Они шли вслед за Реутовым, пока не остановились рядом со стойкой. Несколько медсестер в розовых пижамах были заняты каждая своим делом. Одна поздоровалась с Реутовым и кивнула Федору, и Егор понял, что их тут знают.
– Здесь? – спросил Дэн.
Вопрос, видимо, касался Шатохиной, медсестра утвердительно кивнула. Реутов двинулся дальше по коридору, пока не оказался у одной из палат. За стеклом была видна кровать, на которой лежала девушка, опутанная трубками, а рядом сидела Инна, держа ее за руку.
Федор вздохнул и замер, Реутов сжал кулаки. На столике стоял огромный букет ярко-оранжевых герберов вместе с листьями папоротника. Шатохина что-то читала вслух, и этот контраст между нею, живой и полной сил, и неподвижным телом на кровати был столь безнадежен и страшен, что Егор вдруг понял: комната в доме, возможно, не дождется свою хозяйку. Потому что неотвратимо обреченные на умирание герберы выглядели более живыми, чем девушка на кровати.
– Это Вера, ее племянница. – Реутов, не отрываясь, смотрел сквозь толстое стекло. – Иди, Федь, к ним. Я здесь подожду.
Федор осторожно приоткрыл дверь и вошел. Он подошел к Шатохиной и дотронулся до ее плеча, она накрыла его пальцы своими, но читать не прекратила. Федор сел рядом и взял в руки ладошку Веры.

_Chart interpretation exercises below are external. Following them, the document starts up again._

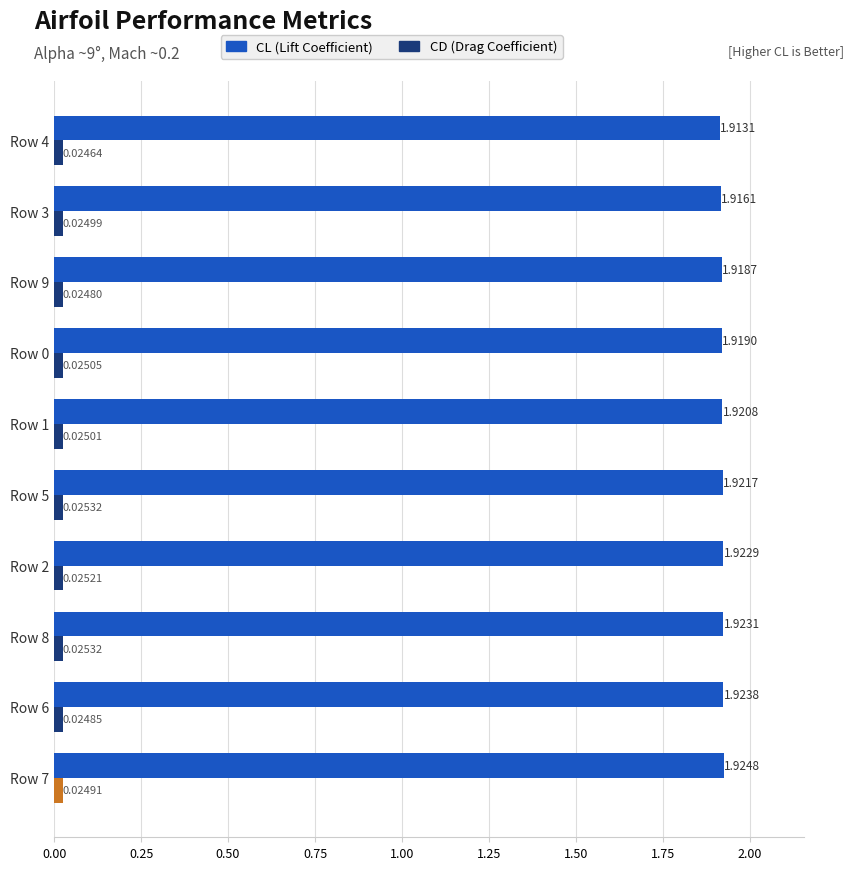

At how many categories does at least one series exceed 0?

10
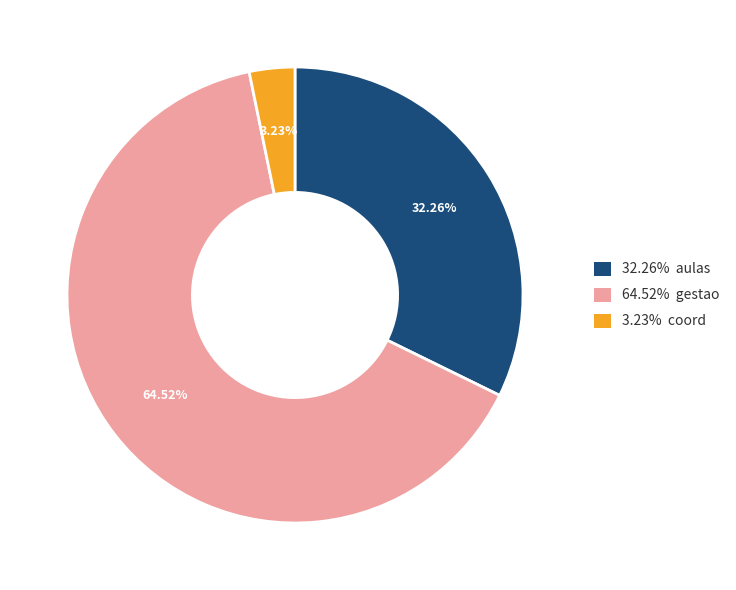

Is there a majority slice in this chart?

Yes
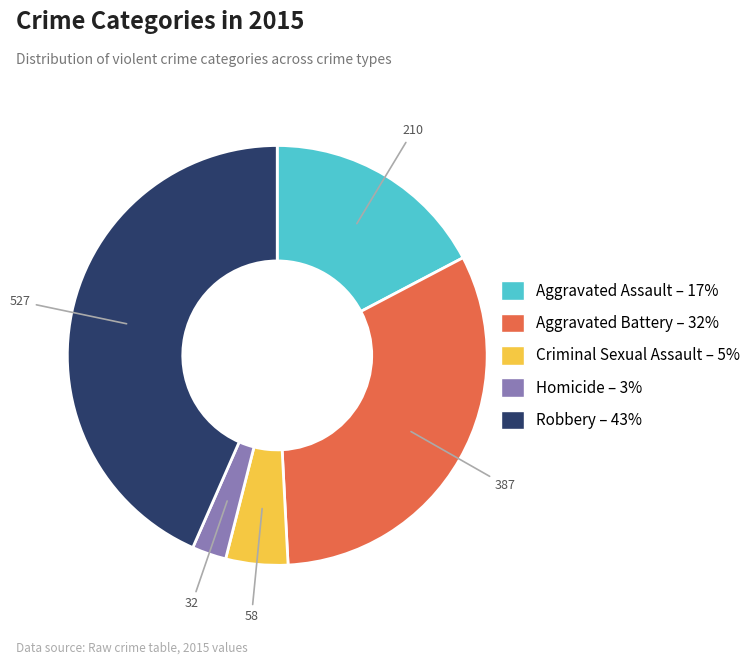

Approximately how many times larger is the value at Aggravated Battery compared to Robbery?

0.7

– Что… что случилось? – спросил Егор.
– Какая-то сволочь подлила ей наркотик в сок. – Реутов цедил слова сквозь зубы, и ненависть его была такая осязаемая, что, казалось, ее можно резать ножом. – Был корпоратив, вот такой же, как давеча. Тоже женский день отмечали дружным коллективом конченых, отмороженных тварей. И какая-то мразь подлила ей в стакан наркотик. Верочка не пила спиртного совсем, и наркотик подлили в сок. Не знаю, с каким умыслом это было сделано, – глупая шутка или изначально планировалось сделать то, что получилось, но все вот так.